Did you ever wonder why Muslims had so many men and women willing to blow themselves into little itty bitty pieces?
Well, my simple mind did, and guess what I came up with.
They have no Jesus Christ, no Christmas, no Christmas trees, no televisions, no Dallas Cowboy or USC (that's southern California) cheerleaders, no nudity, no Hooters, no Daytona 500 or no Bristol Motor Speedway, no football, no basketball, no diving into mud holes, no 4th of July, no snowball fights, no pork rinds, no pork Bar BQ, no hot dogs, no double cheeze, bacon, hold the pickles and onion hamburgers, no shrimp, no lobster, no thongs, no spectating beach vollyball, no Walmart, no nachos, no beer (!), and no beer nuts.
And they have to where sheets for clothes and towels for hats to boot!
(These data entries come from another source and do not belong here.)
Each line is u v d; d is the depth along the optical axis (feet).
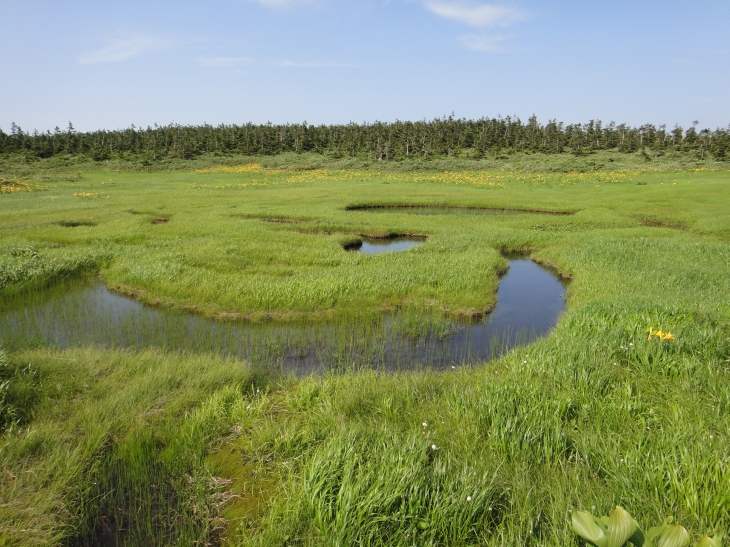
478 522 11.86
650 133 272.72
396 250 60.03
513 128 289.33
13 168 200.23
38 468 15.10
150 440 17.24
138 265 45.68
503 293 43.80
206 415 18.60
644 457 13.58
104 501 14.66
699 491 11.78
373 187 144.15
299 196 116.16
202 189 139.03
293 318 35.27
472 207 106.01
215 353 28.50
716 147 221.46
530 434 15.31
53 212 85.92
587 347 22.85
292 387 22.90
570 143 264.72
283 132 279.49
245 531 12.64
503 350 29.89
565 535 10.55
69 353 25.46
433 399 19.66
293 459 15.52
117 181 165.78
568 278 49.03
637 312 27.25
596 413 16.99
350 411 18.70
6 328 32.94
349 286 39.29
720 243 59.52
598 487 12.85
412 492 12.39
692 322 24.71
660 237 64.80
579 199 109.09
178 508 14.26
Everybody in his neighborhood and in his family is sick all the time because there are no doctors, and there is a guy hanging out in the top of a tall tower wailing and wailing at all odd hours.
Nobody in his neighborhood and in his family takes showers or baths, and they get their heat from burning camel dung.
And when they relieve themselves, they go where they are and they don't use corn cobs or a SearsRoebuck catalogue or anything whatsoever!
And, a bunch of them have more than 1 wife, all at the same time! And somebody else picks your wife for you.
And, these guys can't shave, and their wives can't shave to boot!
I think I figured it out.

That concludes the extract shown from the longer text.